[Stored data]
--------

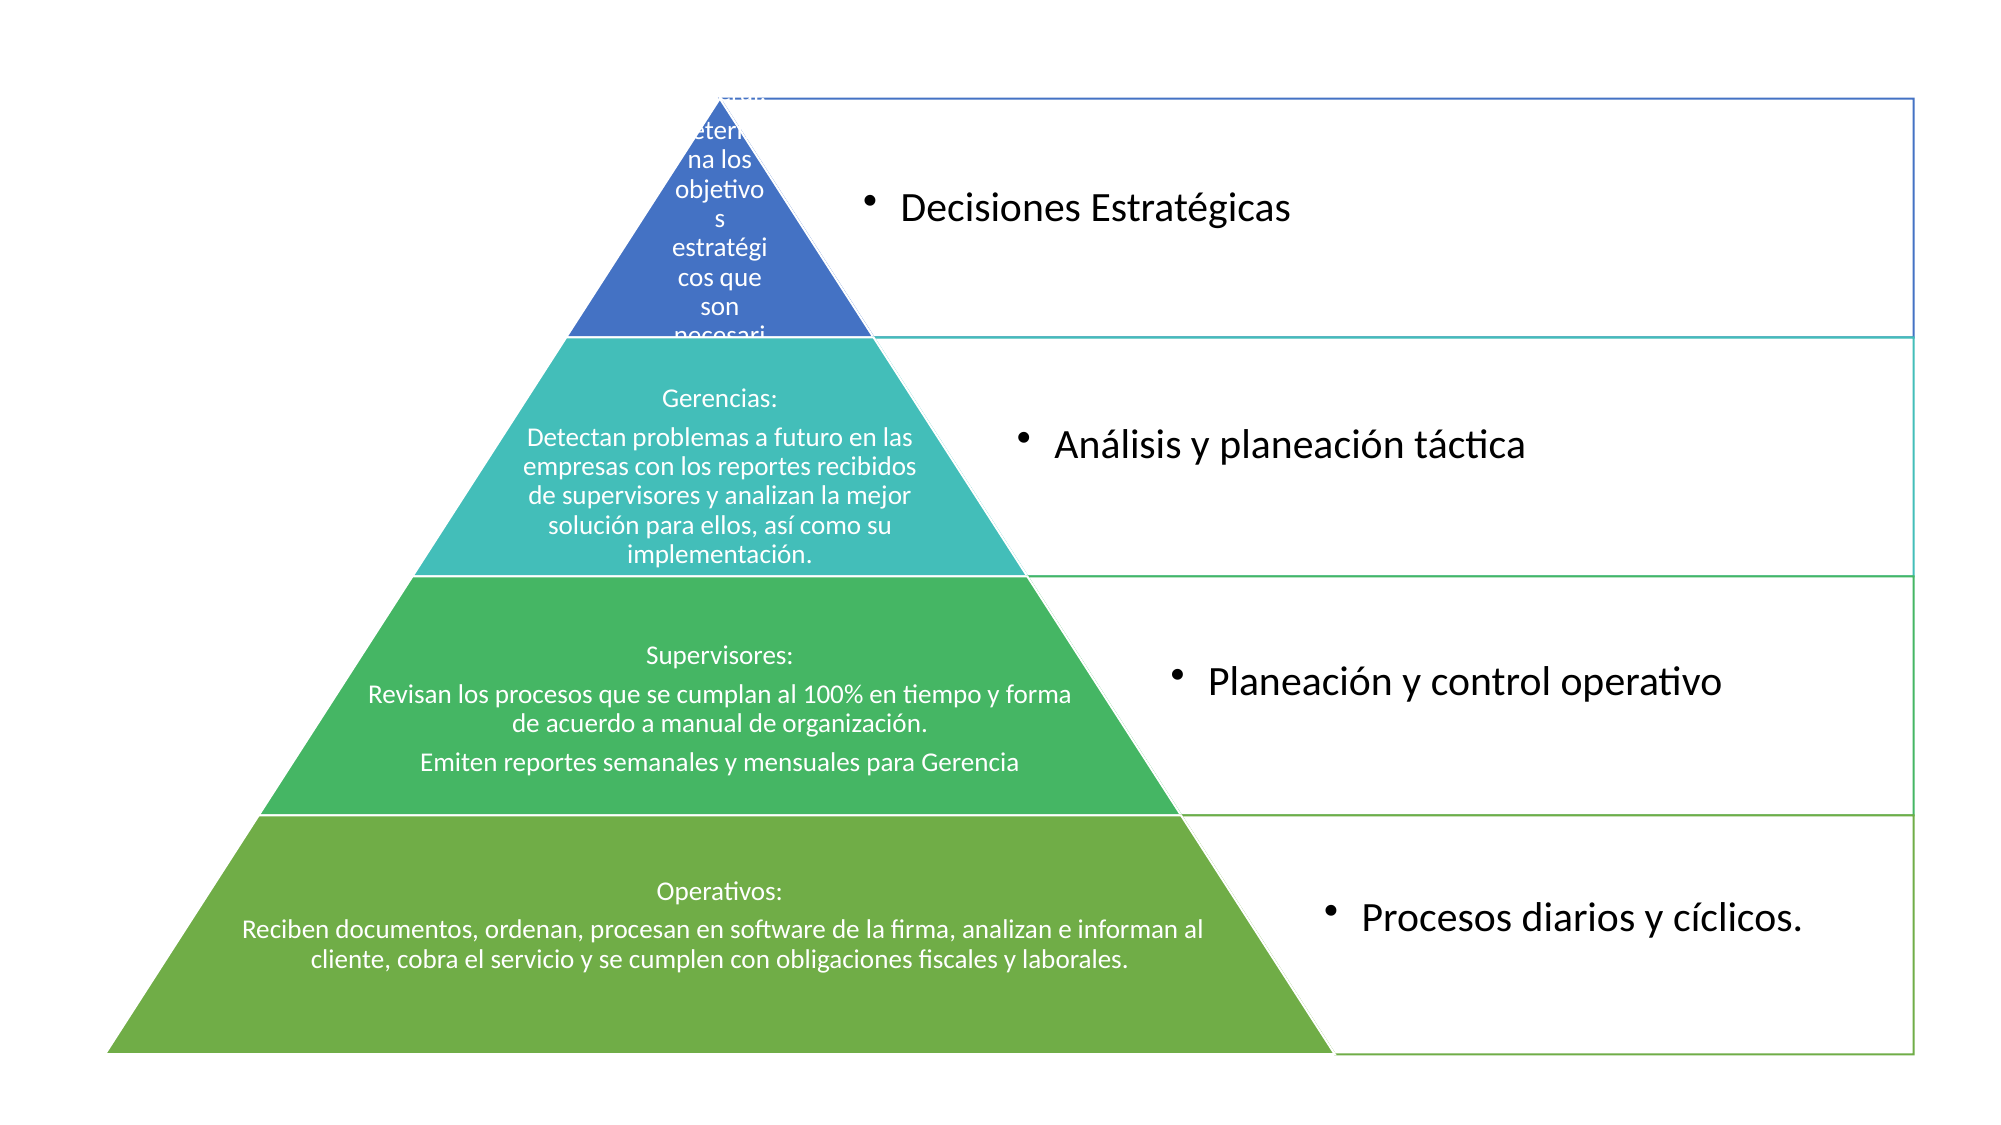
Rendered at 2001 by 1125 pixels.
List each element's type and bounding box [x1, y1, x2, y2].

text_box [104, 98, 1914, 1055]
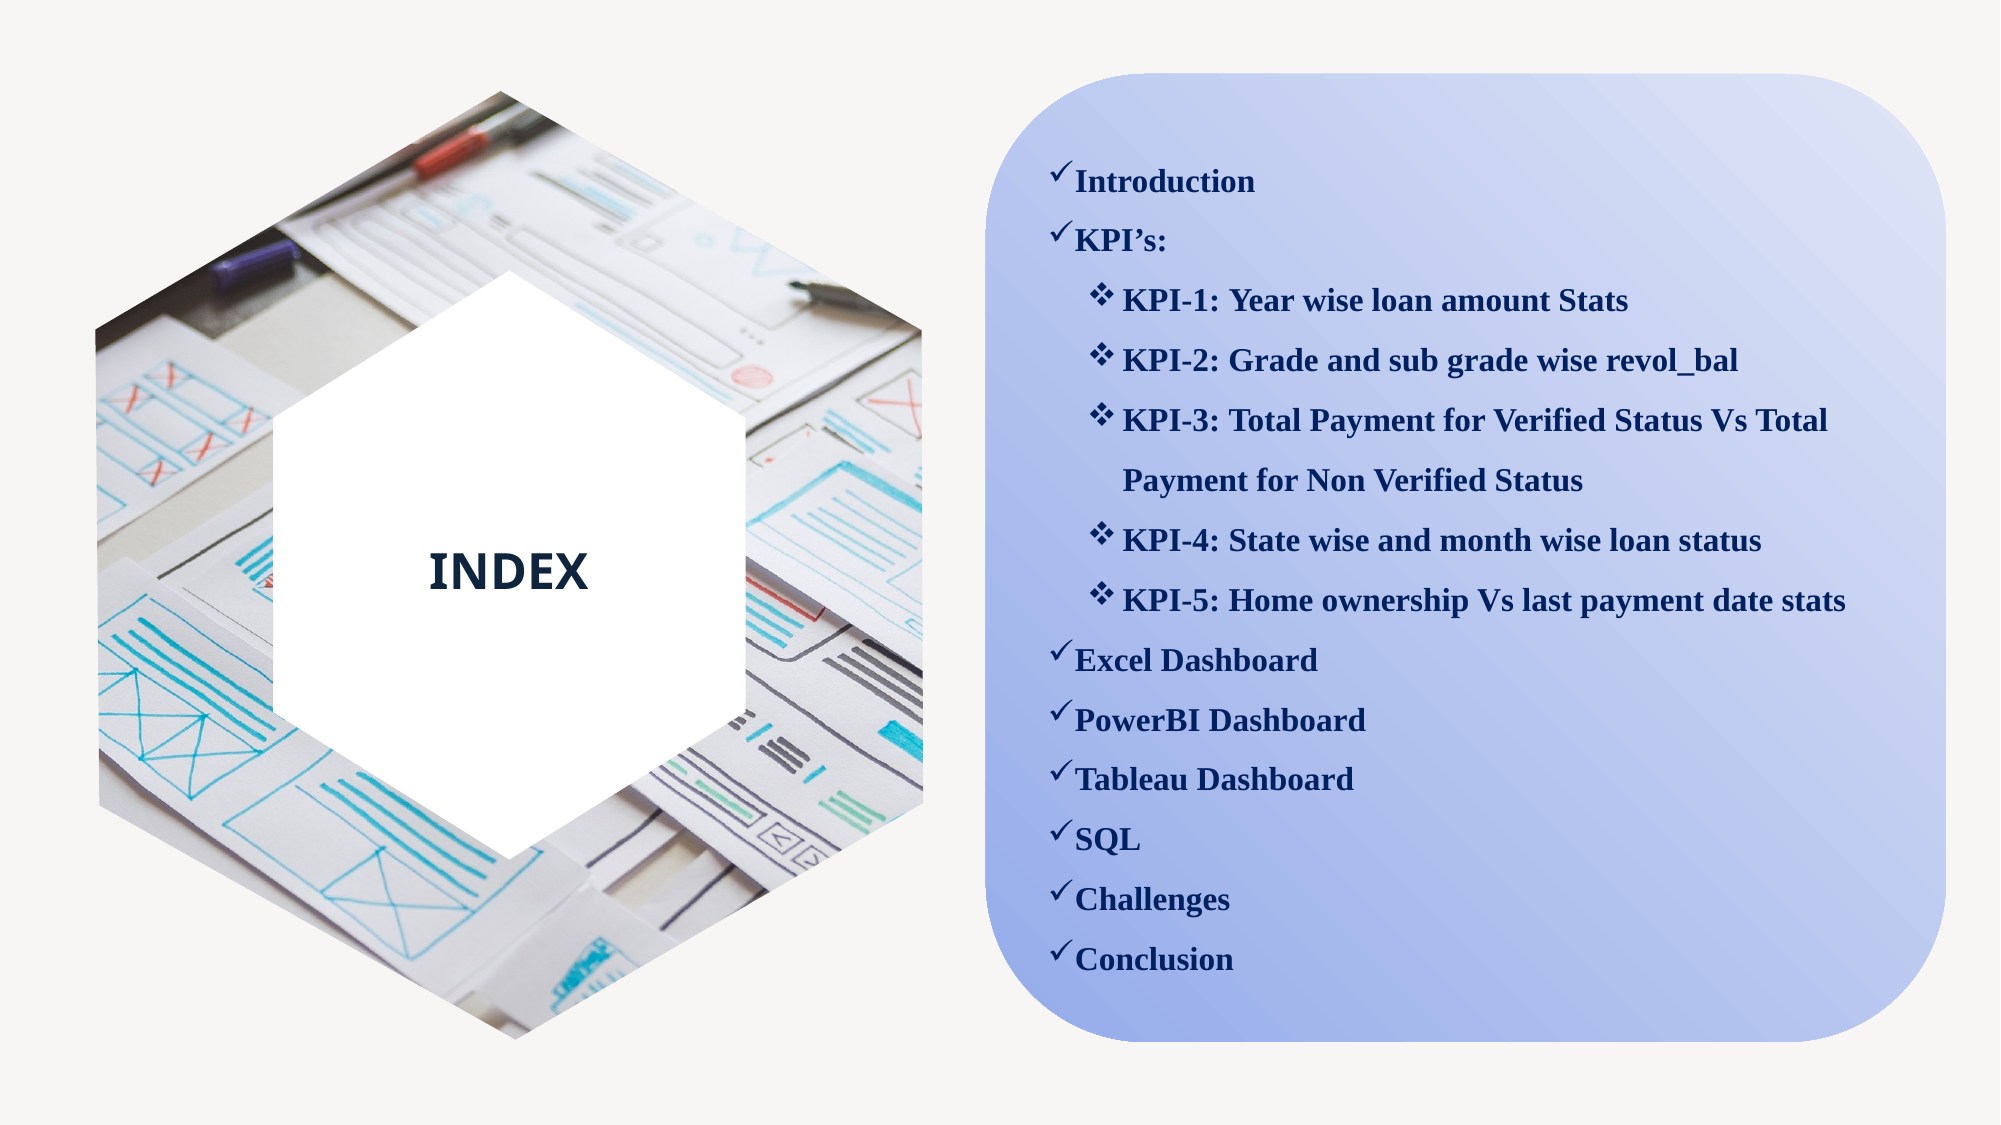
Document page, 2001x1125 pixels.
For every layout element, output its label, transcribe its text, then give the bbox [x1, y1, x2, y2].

picture [95, 91, 924, 1040]
text_box Introduction KPI’s: KPI-1: Year wise loan amount Stats KPI-2: Grade and sub grade wise revol_bal KPI-3: Total Payment for Verified Status Vs Total Payment for Non Verified Status KPI-4: State wise and month wise loan status KPI-5: Home ownership Vs last payment date stats Excel Dashboard PowerBI Dashboard Tableau Dashboard SQL Challenges Conclusion [984, 72, 1947, 1044]
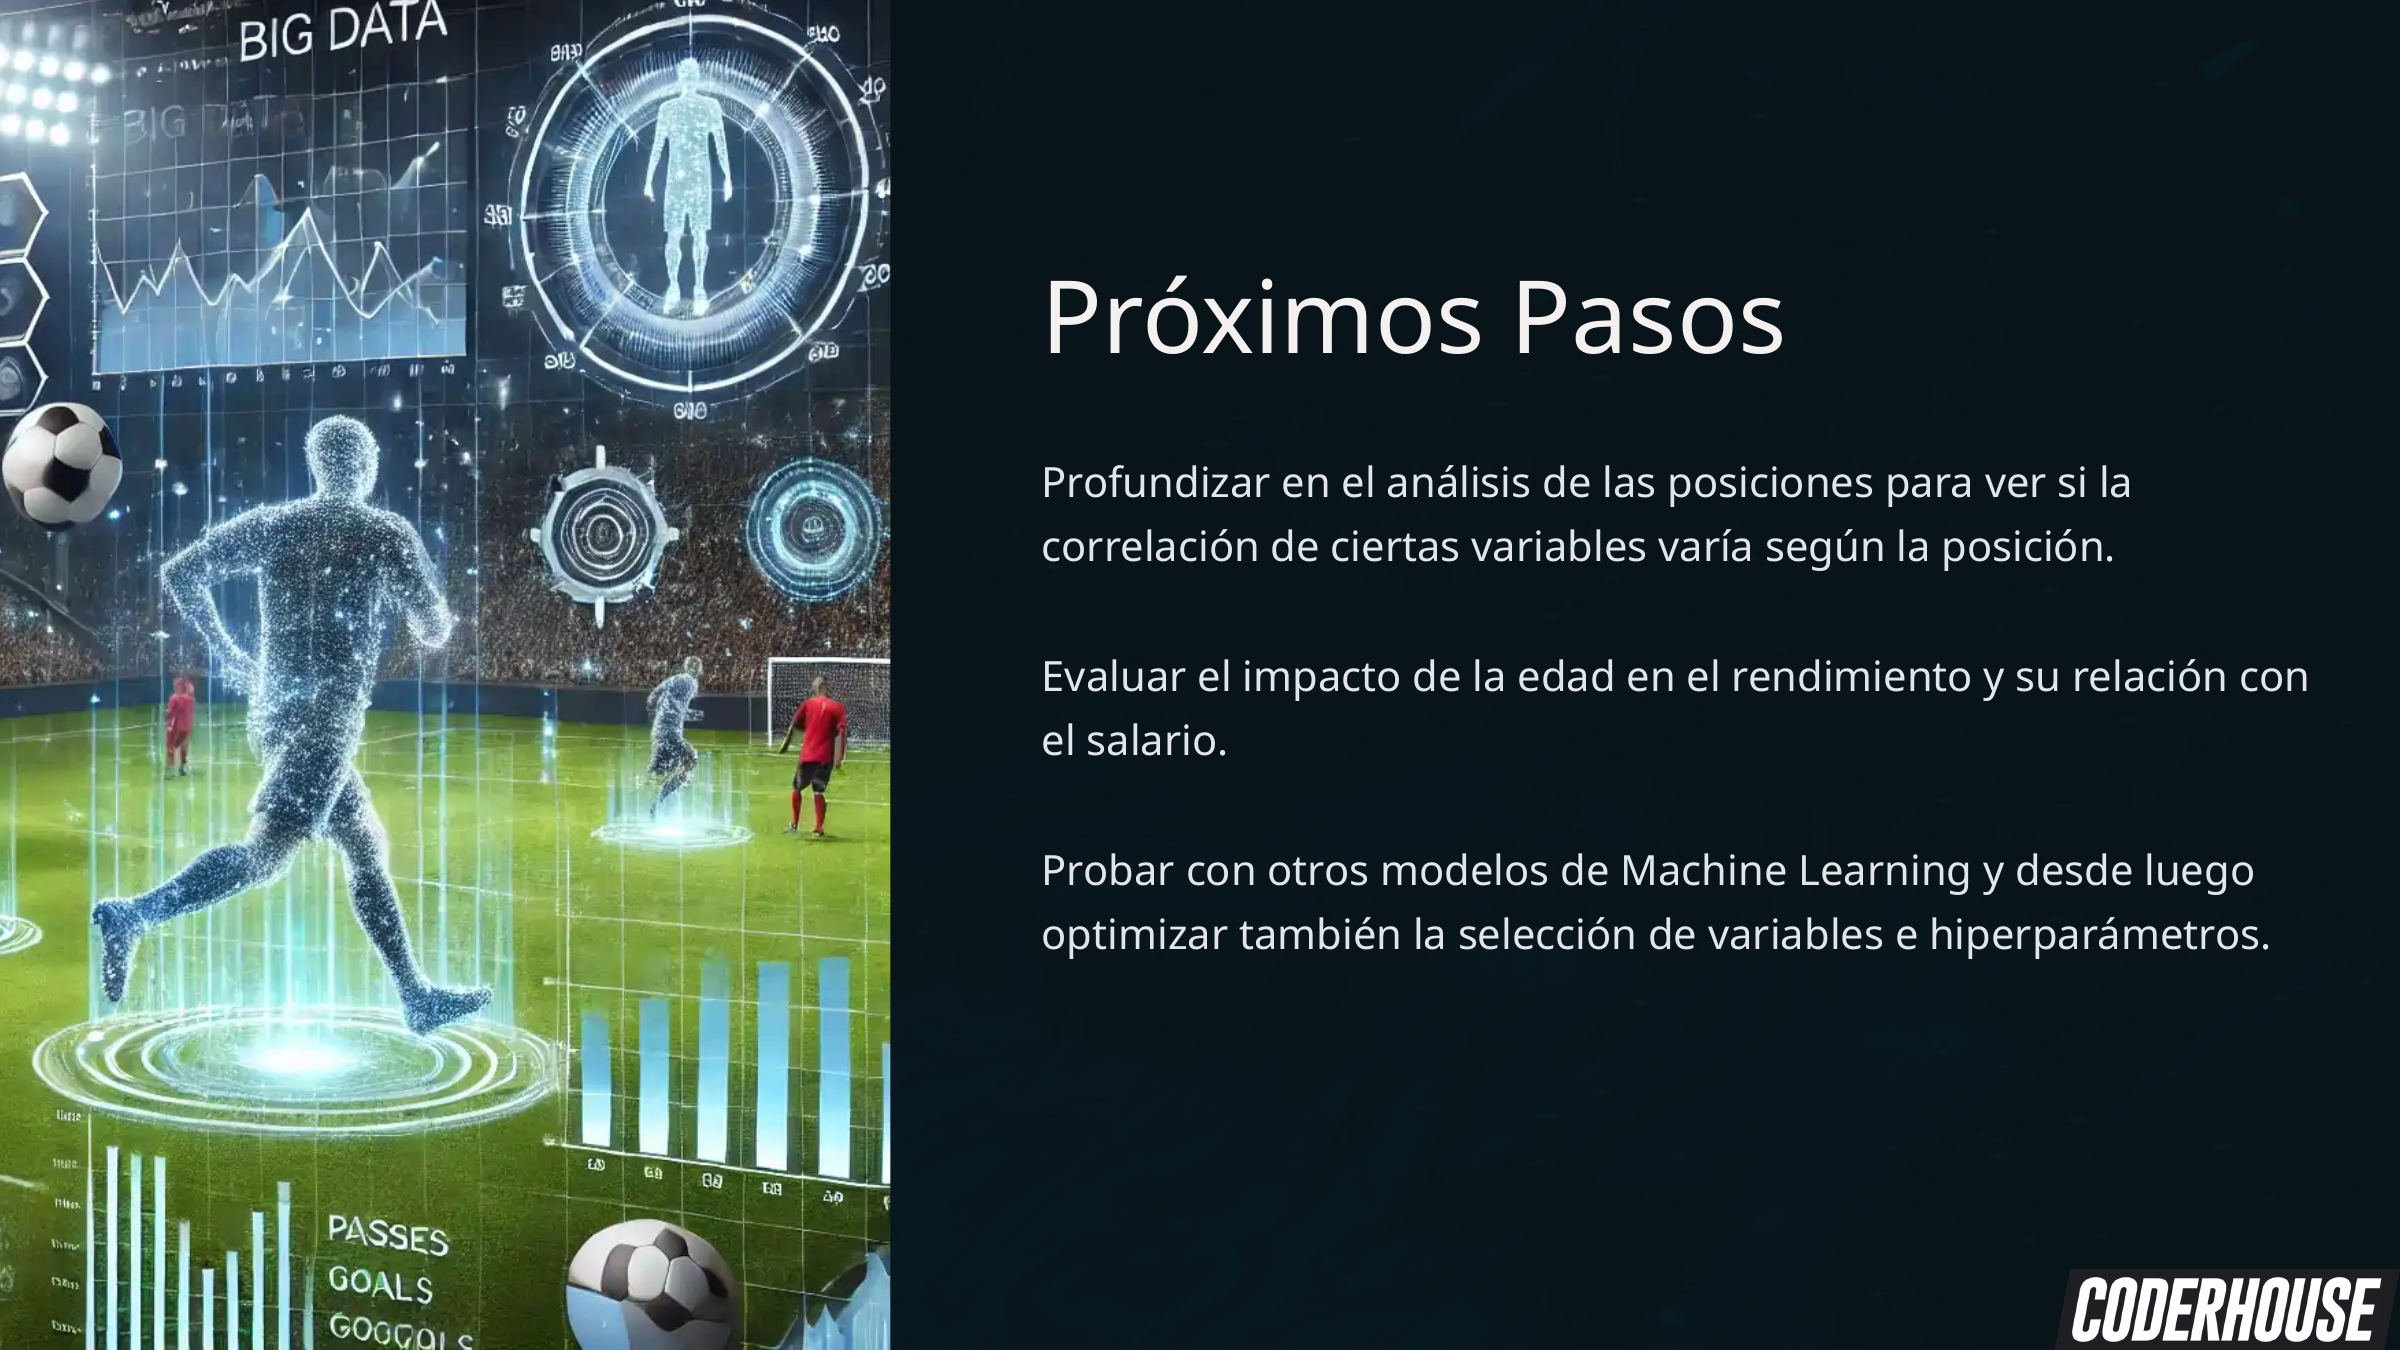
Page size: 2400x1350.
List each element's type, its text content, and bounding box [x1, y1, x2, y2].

picture [2054, 1269, 2400, 1350]
text_box Profundizar en el análisis de las posiciones para ver si la correlación de ciertas variables varía según la posición. Evaluar el impacto de la edad en el rendimiento y su relación con el salario. Probar con otros modelos de Machine Learning y desde luego optimizar también la selección de variables e hiperparámetros. [1041, 376, 2324, 506]
text_box Próximos Pasos [1041, 247, 2259, 376]
picture [0, 0, 891, 1350]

--------

Aim of the task:
Quote, please, only the lines running from the one with "For every layout" down to the final line of the data above, keeping both ends and skipping the pictures.

Reply:
For every layout element, output its label, transcribe its text, then give the bbox [x1, y1, x2, y2].

picture [95, 91, 924, 1040]
text_box Introduction KPI’s: KPI-1: Year wise loan amount Stats KPI-2: Grade and sub grade wise revol_bal KPI-3: Total Payment for Verified Status Vs Total Payment for Non Verified Status KPI-4: State wise and month wise loan status KPI-5: Home ownership Vs last payment date stats Excel Dashboard PowerBI Dashboard Tableau Dashboard SQL Challenges Conclusion [984, 72, 1947, 1044]
Page size: 2400x1350.
List each element's type, its text content, and bounding box [x1, y1, x2, y2].

picture [2054, 1269, 2400, 1350]
text_box Profundizar en el análisis de las posiciones para ver si la correlación de ciertas variables varía según la posición. Evaluar el impacto de la edad en el rendimiento y su relación con el salario. Probar con otros modelos de Machine Learning y desde luego optimizar también la selección de variables e hiperparámetros. [1041, 376, 2324, 506]
text_box Próximos Pasos [1041, 247, 2259, 376]
picture [0, 0, 891, 1350]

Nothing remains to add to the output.